Tuesday, July 13, 2010

Trust Not in Princes

Sometimes it's an election for governor, senator, or President. Sometimes it's synodical politics. Whether in the church or in the world, we console ourselves after the loss of an election by singing Psalm 146: "Trust not in princes: they are but mortal. Earthborn they are and soon decay" (TLH 26).

What happens when your guy wins?

In amidst the rejoicing and the thanksgiving, we still ought to be singing, "Trust not in princes.... Trust ye in Christ, our God and Lord. Alleluia!"

I'm sure plenty of my girlfriends are reading this and shaking their heads and thinking, "There goes Susan again. Why does she have to keep saying this?"

I like Matt Harrison. I hope he will win the election for synodical president. But I don't expect him to save the synod. I don't expect him to "clean house." He is not the panacea for the LCMS. (Or, if you're from a different viewpoint, neither is he a threat to the LCMS.)

There is a reason some of us love Matt Harrison. When he talks, he talks about Jesus. He is a man who has been desperately in need of grace and who finds his joy and his life in the mercy of his Savior. It shows! This is a man who trusts in the Gospel with all his heart.

Thing is, by nature we trust in the law. Some are hoping for the balance of "power" to shift in the Missouri Synod.

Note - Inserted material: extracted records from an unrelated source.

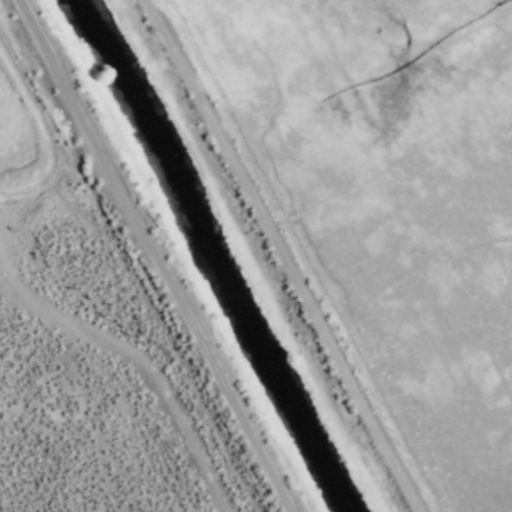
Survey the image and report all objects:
river: (210, 256)
road: (128, 272)
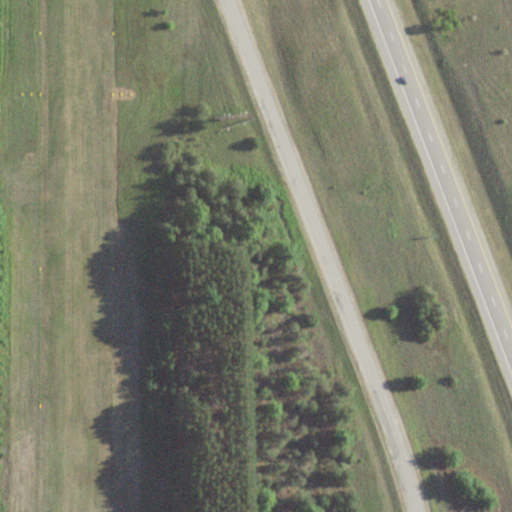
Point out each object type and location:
road: (443, 195)
road: (321, 255)
airport runway: (66, 256)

Some folks want things fixed. And the sooner the better.

But Matt Harrison is a man who knows his only authority --his only "power"-- as a pastor or as a synodical executive, is in the Word of God.

Sometimes we sinners don't like God's way of doing things. He hung out with tax collectors like Matthew. And demon-possessed prostitutes like Mary Magdalene. And lepers like Simon. And even pharisees like Nicodemus. And He loved that rich young man (John Mark) who came to Him pompous about his good works.

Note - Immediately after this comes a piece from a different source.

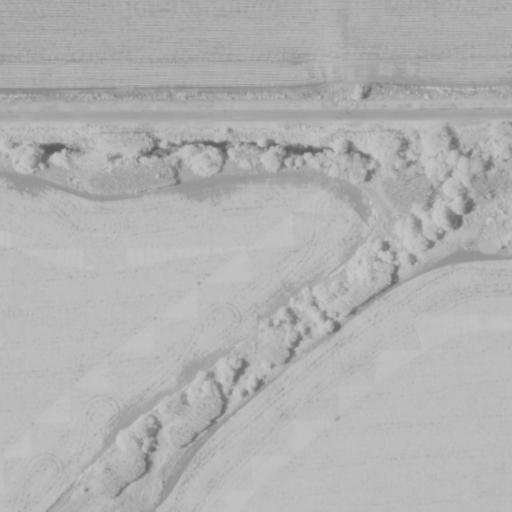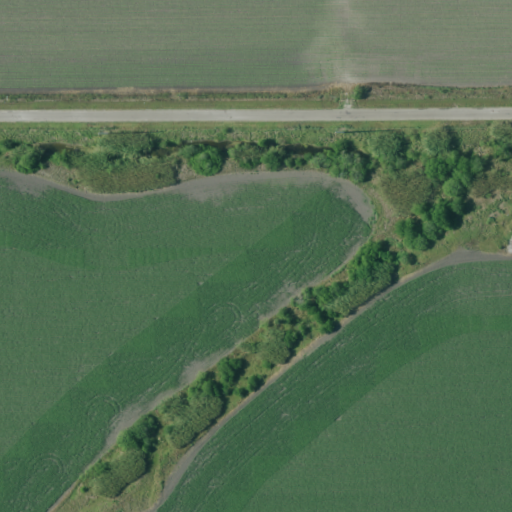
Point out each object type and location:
road: (256, 92)
power tower: (347, 129)
power tower: (115, 130)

Sometimes we sinners don't like God's way of doing things. We want the law preached ... to THEM. To those guys who botched things up. To those guys who hurt us. To those folks out there. But God wants to preach the law to us. To me. He wants me to see my sin. He wants you to grieve over your sin. He wants to kill us so that He might restore us to life.

If Matt Harrison speaks with God's authority, he will speak the law to kill, not to "instruct" or "improve," and not just to "the other guy." And he will continue to bubble over with the good news of the forgiveness of sins. That's why we love him so much. But he may bring forgiveness and mercy to those that we think are unworthy of it, to those we think should not receive it.

This synod has not been "walking together" for decades. The divisions began before I was born. The first split happened when I was a kid. But the tensions continued to grow. The paths continued to diverge. The election of a president, or the saving of a college or seminary or a radio show, or the ouster of certain pastors --regardless of which Side you're on-- cannot be a quick fix. A year of marriage counseling cannot solve all the problems that have developed over twenty or thirty or forty years of marital difficulty. Things take time. Hearts seldom change overnight.

Do we want reconciliation? Or do we want control of synod's institutions, and punishment for those who disagree with us? The law (and the by-laws, and punishment, and threats) can "change things" much faster than can the gospel; anybody who's parented a two-year-old knows that. But that's Left-Hand Kingdom stuff. In the Church, the only kind of change that matters is the change that comes from the Gospel. We love Matt Harrison because he loves the gospel. If he is elected president, let us pray that we have patience as he slowly and mercifully does the work he has been given to do. Let us pray that our zeal for the law is trumped by our zeal for the gospel. Regardless of who wins the election, let us pray that we trust not in politics for our synod's help, but
penitent sinners for mercy crying,
pardon and peace from Him obtain.
Ever the wants of the poor supplying,
their faithful God He doth remain.


  1. Amen, Susan. Well said.

  2. Even more resounding and needed as we celebrate Pastor Harrison's election, thanks.